# [What you will do]
Copy out each line of the listing below in which the string "Molding" occurs.

[Material for this exercise — start]

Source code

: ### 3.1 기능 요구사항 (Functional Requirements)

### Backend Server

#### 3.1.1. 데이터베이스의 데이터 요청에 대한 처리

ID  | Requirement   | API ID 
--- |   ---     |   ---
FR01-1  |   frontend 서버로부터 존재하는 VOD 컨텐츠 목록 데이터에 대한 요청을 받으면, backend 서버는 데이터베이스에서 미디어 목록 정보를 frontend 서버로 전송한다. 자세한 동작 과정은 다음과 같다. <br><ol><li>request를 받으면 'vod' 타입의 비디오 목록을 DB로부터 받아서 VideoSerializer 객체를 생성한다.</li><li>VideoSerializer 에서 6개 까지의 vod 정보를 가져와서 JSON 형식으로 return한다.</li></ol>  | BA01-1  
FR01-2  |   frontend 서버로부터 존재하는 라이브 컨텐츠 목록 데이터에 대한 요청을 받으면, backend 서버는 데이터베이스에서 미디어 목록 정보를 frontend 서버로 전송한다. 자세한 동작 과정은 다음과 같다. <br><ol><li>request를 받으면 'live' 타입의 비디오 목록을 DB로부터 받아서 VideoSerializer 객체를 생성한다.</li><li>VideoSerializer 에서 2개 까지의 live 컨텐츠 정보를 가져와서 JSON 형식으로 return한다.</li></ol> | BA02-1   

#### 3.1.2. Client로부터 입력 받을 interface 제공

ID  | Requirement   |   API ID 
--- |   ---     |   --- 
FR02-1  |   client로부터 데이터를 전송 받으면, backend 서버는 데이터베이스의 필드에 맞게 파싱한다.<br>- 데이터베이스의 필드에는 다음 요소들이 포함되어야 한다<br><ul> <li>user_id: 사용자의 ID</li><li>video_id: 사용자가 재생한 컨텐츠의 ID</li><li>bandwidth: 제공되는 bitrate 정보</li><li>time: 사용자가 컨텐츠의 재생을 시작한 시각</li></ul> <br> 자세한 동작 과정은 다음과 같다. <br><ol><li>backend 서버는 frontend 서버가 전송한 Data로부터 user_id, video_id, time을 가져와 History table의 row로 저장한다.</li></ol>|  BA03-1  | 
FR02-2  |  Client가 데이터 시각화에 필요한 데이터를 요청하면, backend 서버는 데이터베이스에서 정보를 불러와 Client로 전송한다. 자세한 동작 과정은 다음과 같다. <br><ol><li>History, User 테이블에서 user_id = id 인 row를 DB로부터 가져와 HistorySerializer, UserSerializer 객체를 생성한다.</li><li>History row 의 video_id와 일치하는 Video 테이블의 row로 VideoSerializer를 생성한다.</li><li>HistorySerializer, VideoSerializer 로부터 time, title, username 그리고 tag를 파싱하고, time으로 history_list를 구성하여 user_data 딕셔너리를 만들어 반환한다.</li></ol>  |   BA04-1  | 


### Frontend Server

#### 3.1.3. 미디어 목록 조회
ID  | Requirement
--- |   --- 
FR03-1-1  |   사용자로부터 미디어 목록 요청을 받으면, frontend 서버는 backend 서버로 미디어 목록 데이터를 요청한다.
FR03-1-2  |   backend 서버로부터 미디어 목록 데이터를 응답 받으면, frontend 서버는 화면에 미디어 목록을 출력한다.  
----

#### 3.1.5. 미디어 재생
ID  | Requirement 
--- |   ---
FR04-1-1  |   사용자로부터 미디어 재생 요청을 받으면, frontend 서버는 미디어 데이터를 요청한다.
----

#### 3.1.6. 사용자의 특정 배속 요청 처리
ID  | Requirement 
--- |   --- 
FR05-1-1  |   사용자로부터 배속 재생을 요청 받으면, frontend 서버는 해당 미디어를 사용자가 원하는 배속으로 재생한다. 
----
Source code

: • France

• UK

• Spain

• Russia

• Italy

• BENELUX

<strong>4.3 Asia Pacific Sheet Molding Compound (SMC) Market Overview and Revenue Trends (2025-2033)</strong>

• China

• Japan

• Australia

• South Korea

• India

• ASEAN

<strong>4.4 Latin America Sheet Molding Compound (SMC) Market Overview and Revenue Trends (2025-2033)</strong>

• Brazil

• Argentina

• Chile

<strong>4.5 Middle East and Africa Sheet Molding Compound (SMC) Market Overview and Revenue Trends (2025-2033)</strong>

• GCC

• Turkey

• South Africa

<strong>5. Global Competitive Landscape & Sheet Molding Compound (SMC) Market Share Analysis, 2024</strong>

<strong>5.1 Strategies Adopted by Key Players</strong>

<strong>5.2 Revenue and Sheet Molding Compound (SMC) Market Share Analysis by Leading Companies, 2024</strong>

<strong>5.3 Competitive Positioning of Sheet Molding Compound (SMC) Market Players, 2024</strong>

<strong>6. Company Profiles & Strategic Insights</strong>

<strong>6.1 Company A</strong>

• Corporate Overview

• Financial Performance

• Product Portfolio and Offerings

[Material for this exercise — finish]

# [Reply]
<strong>4.3 Asia Pacific Sheet Molding Compound (SMC) Market Overview and Revenue Trends (2025-2033)</strong>
<strong>4.4 Latin America Sheet Molding Compound (SMC) Market Overview and Revenue Trends (2025-2033)</strong>
<strong>4.5 Middle East and Africa Sheet Molding Compound (SMC) Market Overview and Revenue Trends (2025-2033)</strong>
<strong>5. Global Competitive Landscape & Sheet Molding Compound (SMC) Market Share Analysis, 2024</strong>
<strong>5.2 Revenue and Sheet Molding Compound (SMC) Market Share Analysis by Leading Companies, 2024</strong>
<strong>5.3 Competitive Positioning of Sheet Molding Compound (SMC) Market Players, 2024</strong>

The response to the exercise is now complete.